Mercedes est en avance dans ce domaine avec un arrangement hydraulique complexe à l’avant de ses W07 qui permet aux pilotes d’escalader les vibreurs et de prendre des trajectoires agressives, tout en améliorant la performance des pneus et en réduisant leur usure.

Red Bull a très certainement travaillé sur les suspensions de sa RB12, mais il faut aussi avouer que le règlement qui fixe la pression d’air dans les pneus a joué en sa faveur. Les pressions élevées exigées par Pirelli signifient que les flancs des pneus se déforment moins, ce qui améliore la constance aérodynamique. Ceci s’explique par le fait qu’un pneu est un objet organique dont les propriétés changent et évoluent durant un tour de piste selon les contraintes exercées.

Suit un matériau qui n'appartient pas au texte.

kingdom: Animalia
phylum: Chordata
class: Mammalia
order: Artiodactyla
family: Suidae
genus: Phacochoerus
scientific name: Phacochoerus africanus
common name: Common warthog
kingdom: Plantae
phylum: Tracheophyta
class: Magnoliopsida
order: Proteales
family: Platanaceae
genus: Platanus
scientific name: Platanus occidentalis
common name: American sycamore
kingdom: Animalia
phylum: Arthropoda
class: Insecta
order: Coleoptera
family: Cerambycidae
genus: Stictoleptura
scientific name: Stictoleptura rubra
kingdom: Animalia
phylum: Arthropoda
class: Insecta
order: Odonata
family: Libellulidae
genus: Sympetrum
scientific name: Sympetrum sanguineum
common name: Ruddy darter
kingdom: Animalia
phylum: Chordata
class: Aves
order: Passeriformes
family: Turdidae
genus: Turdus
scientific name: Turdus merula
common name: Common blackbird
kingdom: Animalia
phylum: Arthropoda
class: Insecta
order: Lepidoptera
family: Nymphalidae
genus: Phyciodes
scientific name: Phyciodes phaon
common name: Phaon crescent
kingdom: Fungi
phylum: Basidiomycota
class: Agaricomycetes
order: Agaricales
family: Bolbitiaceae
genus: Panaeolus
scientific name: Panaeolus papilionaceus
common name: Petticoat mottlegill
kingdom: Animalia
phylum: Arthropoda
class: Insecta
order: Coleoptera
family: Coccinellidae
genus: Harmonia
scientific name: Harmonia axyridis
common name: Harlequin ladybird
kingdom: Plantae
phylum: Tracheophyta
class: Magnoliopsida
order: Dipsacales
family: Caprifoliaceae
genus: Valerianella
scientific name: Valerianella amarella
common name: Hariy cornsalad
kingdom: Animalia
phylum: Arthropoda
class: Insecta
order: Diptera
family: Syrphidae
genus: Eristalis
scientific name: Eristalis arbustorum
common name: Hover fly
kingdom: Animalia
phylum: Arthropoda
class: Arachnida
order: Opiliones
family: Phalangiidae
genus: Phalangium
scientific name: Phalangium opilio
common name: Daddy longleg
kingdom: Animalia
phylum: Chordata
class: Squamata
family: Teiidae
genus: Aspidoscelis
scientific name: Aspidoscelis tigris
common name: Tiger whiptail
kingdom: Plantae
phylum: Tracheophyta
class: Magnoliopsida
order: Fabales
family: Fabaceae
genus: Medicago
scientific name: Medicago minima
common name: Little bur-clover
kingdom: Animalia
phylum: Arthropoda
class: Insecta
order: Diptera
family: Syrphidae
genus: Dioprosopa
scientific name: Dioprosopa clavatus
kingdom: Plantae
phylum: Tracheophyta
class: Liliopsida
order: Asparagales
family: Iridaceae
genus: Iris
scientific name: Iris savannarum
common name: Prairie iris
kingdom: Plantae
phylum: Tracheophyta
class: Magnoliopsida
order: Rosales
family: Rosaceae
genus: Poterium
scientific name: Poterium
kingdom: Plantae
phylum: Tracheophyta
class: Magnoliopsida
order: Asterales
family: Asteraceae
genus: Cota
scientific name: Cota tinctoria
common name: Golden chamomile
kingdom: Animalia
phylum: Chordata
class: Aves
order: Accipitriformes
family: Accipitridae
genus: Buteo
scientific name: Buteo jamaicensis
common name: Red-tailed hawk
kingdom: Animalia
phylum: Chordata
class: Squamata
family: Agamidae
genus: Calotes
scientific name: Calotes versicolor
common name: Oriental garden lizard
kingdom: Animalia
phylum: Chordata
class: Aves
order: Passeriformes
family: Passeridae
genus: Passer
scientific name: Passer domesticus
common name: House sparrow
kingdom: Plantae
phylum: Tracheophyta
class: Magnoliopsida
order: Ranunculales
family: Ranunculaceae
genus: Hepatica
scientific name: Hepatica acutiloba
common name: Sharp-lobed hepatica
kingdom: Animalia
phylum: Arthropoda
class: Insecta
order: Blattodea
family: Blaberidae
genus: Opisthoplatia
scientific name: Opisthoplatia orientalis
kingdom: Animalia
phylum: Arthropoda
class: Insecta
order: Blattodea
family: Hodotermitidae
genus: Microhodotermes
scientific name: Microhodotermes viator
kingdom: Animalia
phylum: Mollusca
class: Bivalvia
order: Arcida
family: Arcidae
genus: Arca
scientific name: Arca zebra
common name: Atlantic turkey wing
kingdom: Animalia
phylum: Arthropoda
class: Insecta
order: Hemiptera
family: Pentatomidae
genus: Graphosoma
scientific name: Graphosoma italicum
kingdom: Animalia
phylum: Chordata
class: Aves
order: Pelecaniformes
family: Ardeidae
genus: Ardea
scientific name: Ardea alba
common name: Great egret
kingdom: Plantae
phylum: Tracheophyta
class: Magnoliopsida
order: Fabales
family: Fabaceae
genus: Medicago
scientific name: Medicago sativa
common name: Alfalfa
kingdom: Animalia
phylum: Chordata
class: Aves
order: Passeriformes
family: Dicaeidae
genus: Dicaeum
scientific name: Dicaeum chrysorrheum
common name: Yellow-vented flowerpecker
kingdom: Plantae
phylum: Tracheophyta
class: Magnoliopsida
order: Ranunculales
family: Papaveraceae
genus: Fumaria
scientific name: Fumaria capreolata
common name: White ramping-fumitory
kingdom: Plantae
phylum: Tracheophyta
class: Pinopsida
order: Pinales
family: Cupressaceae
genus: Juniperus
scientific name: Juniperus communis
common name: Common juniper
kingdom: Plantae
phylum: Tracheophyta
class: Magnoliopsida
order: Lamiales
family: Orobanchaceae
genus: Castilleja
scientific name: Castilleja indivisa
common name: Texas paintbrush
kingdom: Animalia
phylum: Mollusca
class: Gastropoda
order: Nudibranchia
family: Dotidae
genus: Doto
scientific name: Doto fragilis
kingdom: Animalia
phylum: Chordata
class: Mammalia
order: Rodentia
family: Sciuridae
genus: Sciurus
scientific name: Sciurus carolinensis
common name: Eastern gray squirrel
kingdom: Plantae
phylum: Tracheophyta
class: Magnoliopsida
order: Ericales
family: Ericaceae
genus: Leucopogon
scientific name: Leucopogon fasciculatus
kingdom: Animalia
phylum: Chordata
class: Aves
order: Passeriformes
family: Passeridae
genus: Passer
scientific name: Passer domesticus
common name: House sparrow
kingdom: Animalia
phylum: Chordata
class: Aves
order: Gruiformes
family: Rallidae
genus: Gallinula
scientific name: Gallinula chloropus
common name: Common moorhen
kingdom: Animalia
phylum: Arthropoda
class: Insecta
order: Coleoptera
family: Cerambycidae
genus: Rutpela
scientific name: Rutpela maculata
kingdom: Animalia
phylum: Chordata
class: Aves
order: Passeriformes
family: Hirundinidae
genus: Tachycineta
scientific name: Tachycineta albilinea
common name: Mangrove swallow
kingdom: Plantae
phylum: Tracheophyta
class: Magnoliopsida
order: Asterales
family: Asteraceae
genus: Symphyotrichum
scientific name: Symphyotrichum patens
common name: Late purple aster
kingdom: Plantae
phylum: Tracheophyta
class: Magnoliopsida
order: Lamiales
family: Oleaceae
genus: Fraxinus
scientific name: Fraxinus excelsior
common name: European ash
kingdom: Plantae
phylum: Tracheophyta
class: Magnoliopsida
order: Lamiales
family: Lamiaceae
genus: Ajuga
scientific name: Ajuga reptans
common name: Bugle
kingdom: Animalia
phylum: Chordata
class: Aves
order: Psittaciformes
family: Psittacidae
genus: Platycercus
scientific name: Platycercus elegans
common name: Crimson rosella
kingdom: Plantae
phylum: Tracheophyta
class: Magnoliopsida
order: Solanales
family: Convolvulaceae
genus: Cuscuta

Maîtriser la déformation des pneus sous les contraintes peut engendrer des gains majeurs, surtout lors des passages en virage quand la déformation du pneu pousse le flux d’air latéralement à travers les structures aérodynamiques majeures, ce qui perturbe l’appui. Et à vitesse maximale, le pneu se déforme sous l’effet de sa rotation, ce qui augmente la traînée.

L’excellent contrôle de la pression et de la température des pneus était une des forces de l’écurie Mercedes. Les récents changements apportés aux pressions d’air ont certainement engendré des effets négatifs.

Autre point qui motive Red Bull à Singapour : les ennuis de pneus rencontrés par Mercedes sur ce tracé l’an dernier. L’écurie allemande a immédiatement créé un groupe d’étude spécifique afin de trouver des solutions.

Les membres de l’écurie Red Bull et ses deux pilotes sont donc fortement motivés pour disputer cette course en nocturne, une des rares de la saison qu’ils peuvent espérer gagner.